Monday, May 04, 2015

i've started this, so i'm going to finish it

By this point I just can't stand the father-son plot line trope so much, I just can't watch anything that plays it. So walking dead, I stopped at episode three. Daredevil, I just tried watching, and gave up in the second scene. Does anyone in the Star Wars trilogy ever mention Luke's mum? Don't we think that's a problem?

[How to train your dragon does a good job of subverting it - rather than the hiccup growing up, hiccup's father and the rest of his society changes to fit in with him. In the sequal, his ideas of a peaceful resolution are crushed by an insane enemy with whom dialogue is impossible - a convienent enemy for war mongers, which I'd be more critical if there weren't real groups like nazis and Islamic state.]


New Star Trek 2 plays this too, partially, with the older man who took kirk under his wing still hanging around, but it exemplifies another macho trope that's my new one to be sick of, 'I've started so I'll finish'

This involves the male lead starting at a point of immaturity, doing something badly that has unintentional dire consequences, and then having to be the hero and fix things. From mike the knight up to a huge number of slacker comedies and action films, my main problem with this plot line is this: rather than being a hero, the man is just catching up with everybody else. They shouldn't be congratulated for that. Instead, why don't they just focus on some of the actual grown ups in the story, who might still have an interesting character arc.

I mention Cbeebies' Mike the Knight, because it distills this plot for children to such a formulaic pattern that it's impossible to ignore it.

The conceit runs thus: mike is a prince who wants to grow up to be a knight. His mum is the queen, his dad the king is perpetually away on some crusade, and his sister is training to be a witch. Mike therefore feels he has to grow into the gap left by his father. Every episode, mike finds a knightly quest that he feels he must complete. He receives a specific piece of equipment, whose usefulness he calls into question. He then spends the majority of the episode getting things wrong and making everything worse, while everybody around him tries to stop him. Literally anybody else in the kingdom would be a better person to sort out whatever the trouble is, not least of whom, his very capable and mature sister. Eventually, it gets into mike's head that he needs to use the support he has and he does the right thing. 
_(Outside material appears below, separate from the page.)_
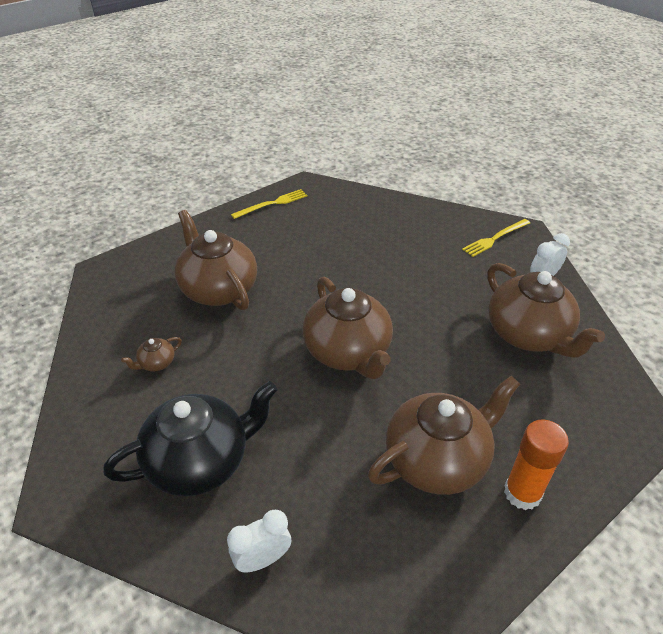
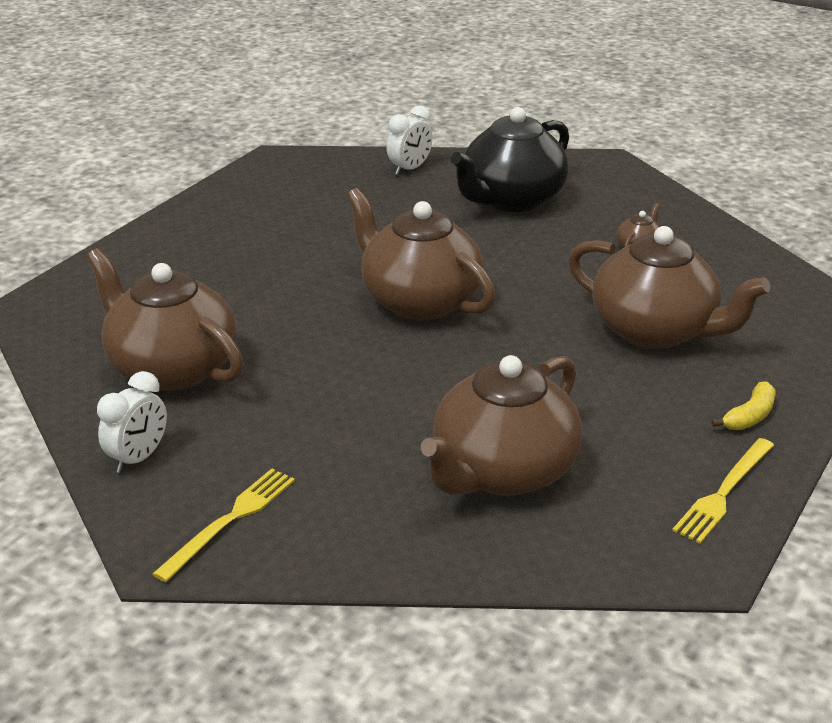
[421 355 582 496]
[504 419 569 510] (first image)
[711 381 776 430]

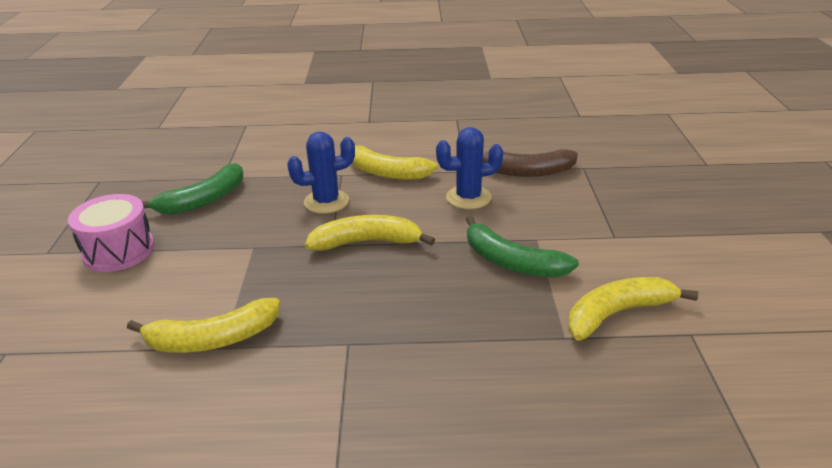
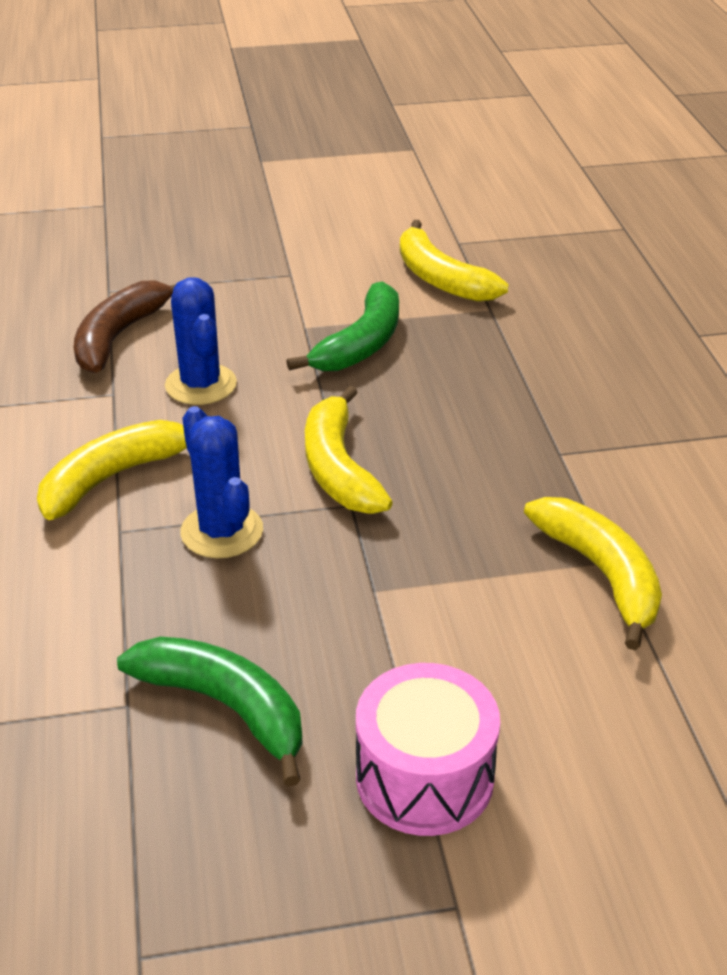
[37 420 187 520]
[74 281 176 373]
The big problem is, next episode mike goes trough exactly the same steps, with the determination to be a dick about things of a battery-powered toy repeatedly bashing itself into a wall because its wheels are broken. Every time you think Mike has grown up a notch, next time you realised he hasn't generalised at all - he might have learned how to do that one thing, but he's just as much of an idiot he ever was because he never learns any quicker. This is the same problem with this trope in the media - we see men learning, but never see them using the knowledge for anything. 

It feels like an extension of the 'disaster porn' obsession: plot lines driven by idiotic decisions of supposed heroes. The difference is the 'hero' has to clean up their own mess.

Even the new avengers film has a major plot line of 'uh oh, we fucked up because we're idiots and now we've got to save the world from something we've created' - which is also the same plot as almost all other superhero films. And why does star wars focus on luke skywalker, the teenage wannabe-pilot undergoing a hero's maturation quest, rather than the kick-arse already-hero Leiah, who seems to be completely competent both as a secret agent and a guerrilla? 

Repeatedly, we are told that a male's quest to be a grown-up is more interesting than the actual job of being a grown up - a role usually played by a female. Where this leaves us, I'm not sure, as it implies that once you achieve adulthood, the adventure is over.